Typical begomovirus symptoms including leaf curling, leaf crumpling and yellowing were observed in infiltrated N. benthamiana and Chili plants after 21 dpi (Table 8 and Figure 3A1,A2). Plants were infiltrated with various combinations of DNA-A and satellite molecules. The credibility of the infectivity test was affirmed by PCR using coat protein-specific primer set (AC-1048/AV-494) and begomovirus DNA was identified in many of the plants infiltrated with pCAMBIA-A-DNA and showed that tested begomoviruses are the causative agents of ChiLCD. To check the associated satellite molecules, isolated DNA was amplified using a universal primer for DNA-α and DNA-β (Briddon et al., 2002) and observed the same thermal profile as for DNA-A (Figure 3B).
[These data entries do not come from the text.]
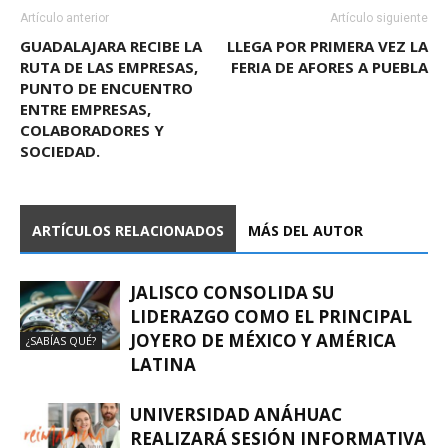
Artículo anterior
Artículo siguiente
GUADALAJARA RECIBE LA
LLEGA POR PRIMERA VEZ LA
RUTA DE LAS EMPRESAS,
FERIA DE AFORES A PUEBLA
PUNTO DE ENCUENTRO
ENTRE EMPRESAS,
COLABORADORES Y
SOCIEDAD.
ARTÍCULOS RELACIONADOS
MÁS DEL AUTOR
JALISCO CONSOLIDA SU
LIDERAZGO COMO EL PRINCIPAL
JOYERO DE MÉXICO Y AMÉRICA
¿SABÍAS QUÉ?
LATINA
UNIVERSIDAD ANÁHUAC
REALIZARÁ SESIÓN INFORMATIVA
Our results demonstrated that ChiLCB, are very flexible in their interactions with new non-cognate helper viruses. The infectious clone of DNA-A, upon agroinfiltration in plants, developed mild symptoms. It demonstrated that three begomovirus species alone could infect N. benthamiana and chili, turning mild symptoms (Qadir et al., 2019; Sattar et al., 2019). However, co-inoculation with betasatellite, symptoms of severe leaf curling, downward curling and vein yellowing were observed (Table 8 and Figure 3C). Our results also indicate that CLCuMuA had unable to show any effective symptoms as induced by DNA-A or its complex with betasatellite (Luo et al., 2019). The infection of N. benthamiana and chili plants was confirmed by southern blot hybridization (Figure 3C).